De même, il est nécessaire d'orienter le capital vers des domaines productifs. Au lieu de domaines spéculatifs axés sur le rendement à court terme, les secteurs à haute valeur ajoutée tels que l'industrie, la haute technologie, l'intelligence artificielle, la transition verte, l'économie numérique et la productivité agricole doivent être priorisés. Le socle d'une prospérité durable est une structure économique nourrie non par la rente, mais par la capacité de production. Parallèlement à cela, la capacité institutionnelle de l'État social doit être renforcée. Les politiques efficaces à mettre en œuvre dans les domaines de l'éducation, de la santé, du logement et de la sécurité sociale sont non seulement une protection sociale, mais aussi la garantie fondamentale de l'égalité des chances. Un État social fort est l'élément d'équilibre le plus critique permettant à la croissance de se diffuser à toutes les couches de la société. En plus de tous ces domaines, l'indépendance, la prévisibilité et le fonctionnement fondé sur le mérite des institutions économiques doivent être rétablis. Il est impossible de créer un environnement d'investissement durable dans une structure économique qui ne produit pas de confiance et dont la stabilité institutionnelle est faible. C'est pourquoi il est impératif que les décisions économiques soient prises non pas avec des préférences à court terme, mais en conformité avec les données scientifiques et les objectifs de développement à long terme.

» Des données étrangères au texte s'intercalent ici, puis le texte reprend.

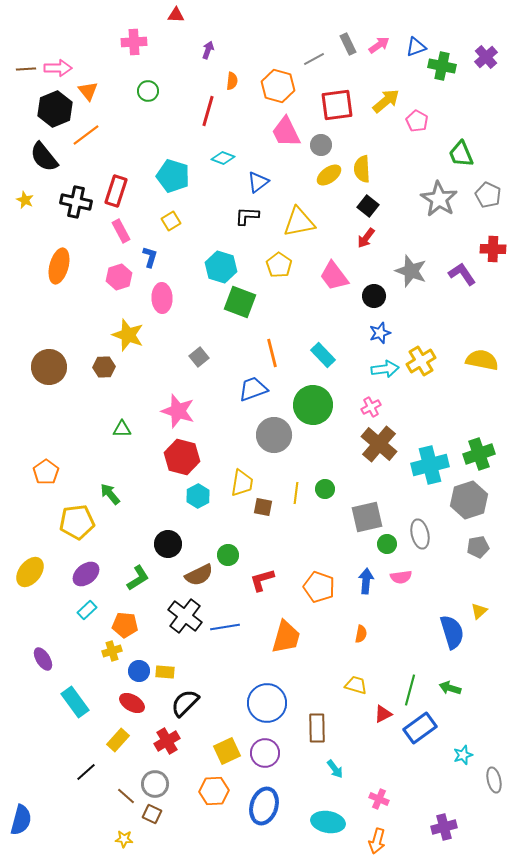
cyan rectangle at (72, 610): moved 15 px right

En fin de compte, ce dont la Turquie a besoin, ce n'est pas seulement de taux de croissance plus élevés. Le besoin essentiel est la construction d'un modèle de développement qui produit, partage équitablement, renforce l'égalité des chances et peut diffuser le bien-être à toutes les couches de la société. Sinon, de nombreux indicateurs considérés aujourd'hui comme des « succès » dans les statistiques se transformeront à l'avenir en signes avant-coureurs de problèmes structurels plus profonds. Dans ce cadre, ce dont la Turquie a besoin n'est pas seulement une croissance quantitative. Le besoin essentiel est la construction d'un modèle de développement qui produit, partage équitablement, institutionnalise l'égalité des chances et peut diffuser le bien-être à toutes les couches de la société.
C'est pourquoi le choix est clair : soit la structure économique qui reproduit les inégalités actuelles se poursuivra, soit un nouvel ordre de développement plaçant la production, la justice et l'inclusivité au centre sera construit. Le développement durable est possible non pas avec une structure où seuls certains segments s'enrichissent, mais avec un ordre économique inclusif où le niveau de vie des larges couches de la société s'élève de manière permanente.